I need space in my thoughts to separate myself from them so I can look at their situation from a bird’s-eye view for a while.

Yet, tomorrow the University of Tennessee plays the University of Alabama in a classic fall battle between traditional powers, the house that Neyland’s built versus the house that Bear Bryant built.

Two words: Go Vols! We true fans are behind you all the way!!!!

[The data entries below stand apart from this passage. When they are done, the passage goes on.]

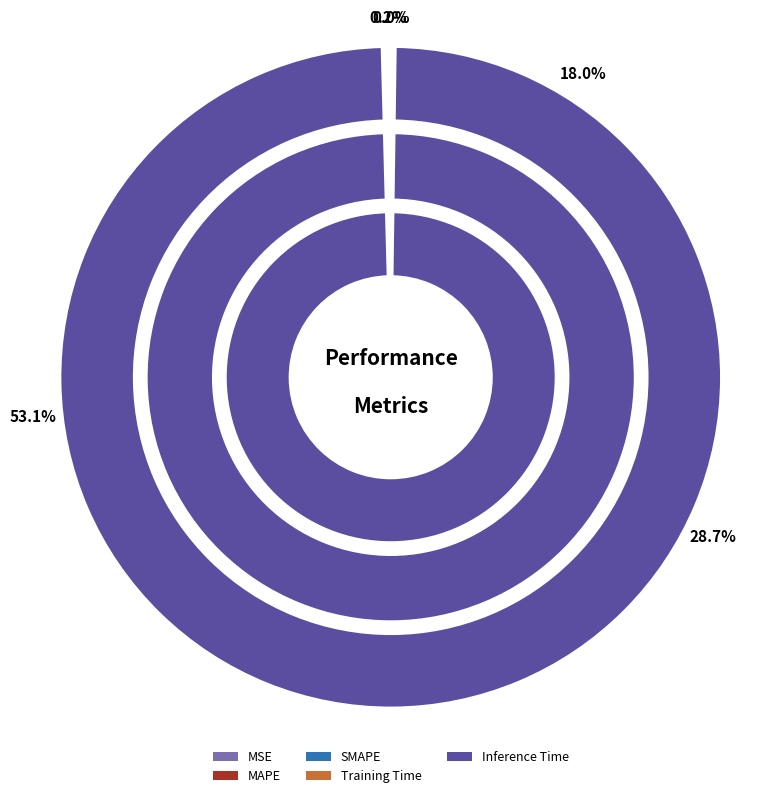

Is it true that Inference Time is 1% of the pie?

False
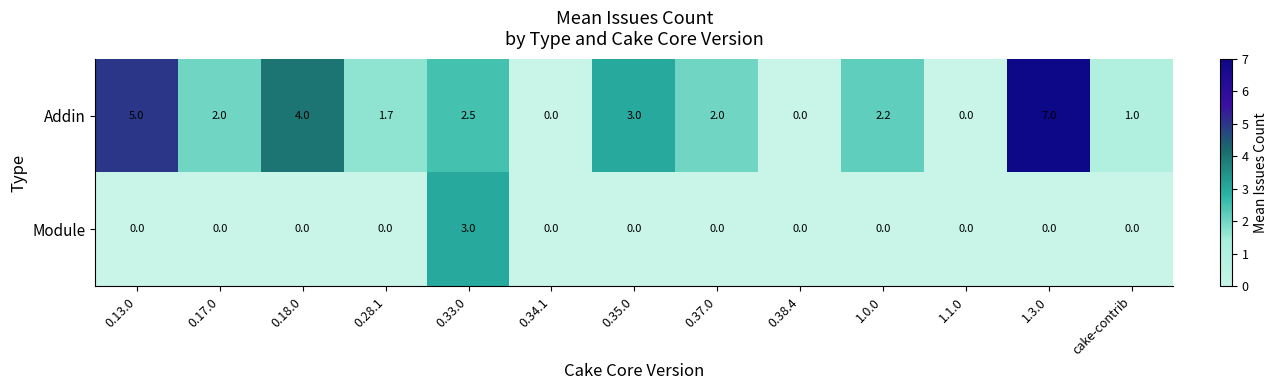

What is the difference between the Addin values at 0.38.4 and 0.35.0?

3.0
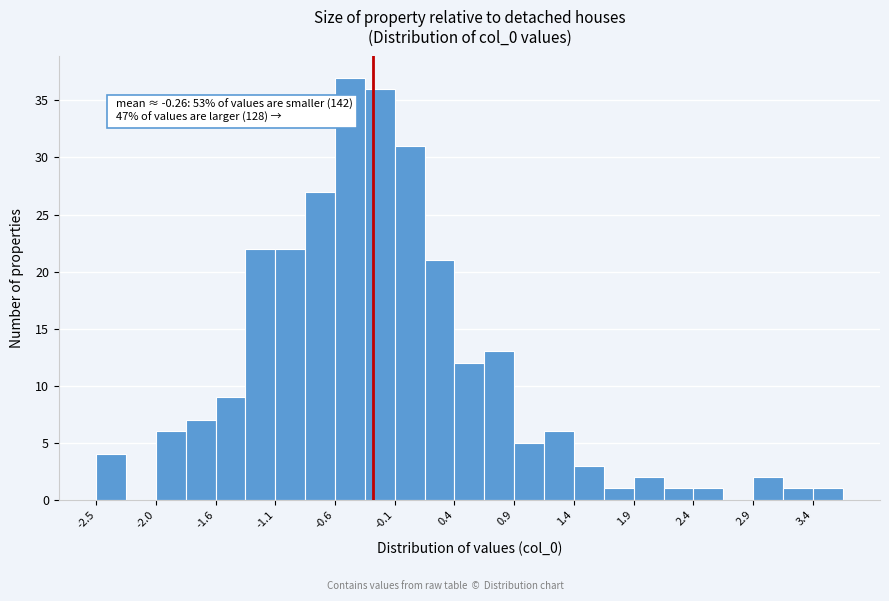

Which range on the x-axis has the tallest bar?

-0.55 to -0.30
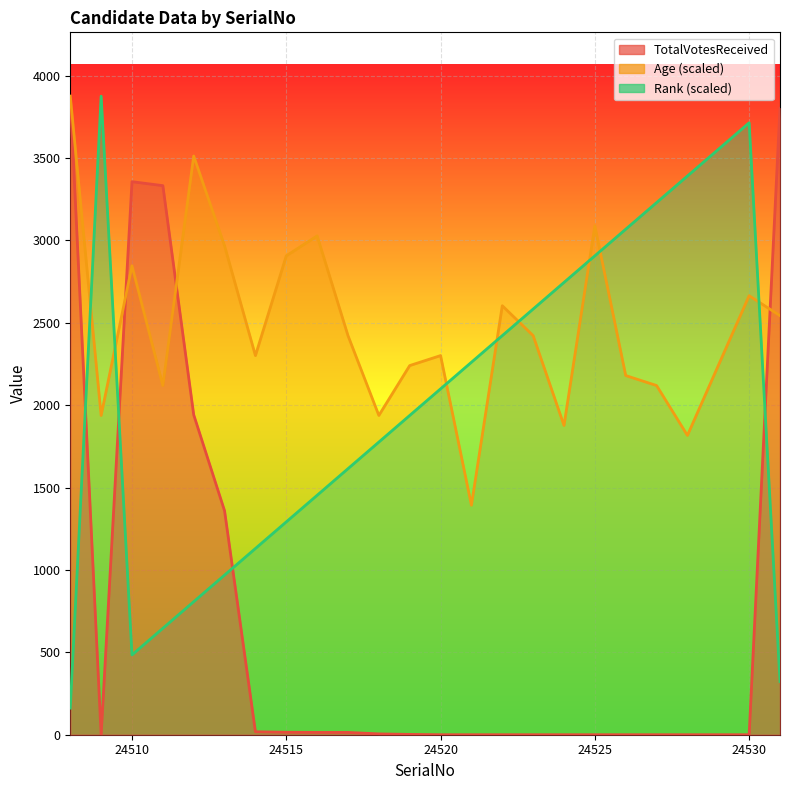

How many interior local peaks does the Rank series have?

2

Flashback Lyrics for the Day

Tin Man:

Sometimes late
When things are real
And the people share the gift of gab
Between themselves

Some are quick
To take the bait
And the catch the perfect prize
That waits among the shells

But Oz never did give nothing to the Tin Man
That he didn’t, didn’t already have
And Cause never was the reason for the evening
Or the tropic of Sir Galahad

So please
Believe in me
When I say I’m spinning round, round, round, round
Smoke glass stain’d bright colors
Image going down, down, down, down
Soapsud green like bubbles

Oz never did give nothing to the Tin Man
That he didn’t, didn’t already have
And Cause never was the reason for the evening
Or the tropic of Sir Galahad

So please
Believe in me
When I say I’m spinning round, round, round, round
Smoke glass stain’d bright colors
Image going down, down, down, down
Soapsud green like bubbles

No, Oz never did give nothing to the Tin Man
That he didn’t, didn’t already have
And Cause never was the reason for the evening
Or the tropic of Sir Galahad

So please believe in me

Interesting phenomenon

Do you ever go back and read what you’ve written?

I often do and notice a trend — my writing is poorest when I am in the midst of inflating my sense of self, as if I believe my writing is best when I’m writing about myself because if I am the greatest person who ever existed, everything about me must be, too.


Observing the self as other is another fun exercise in being alive with plenty of time for self-reflection.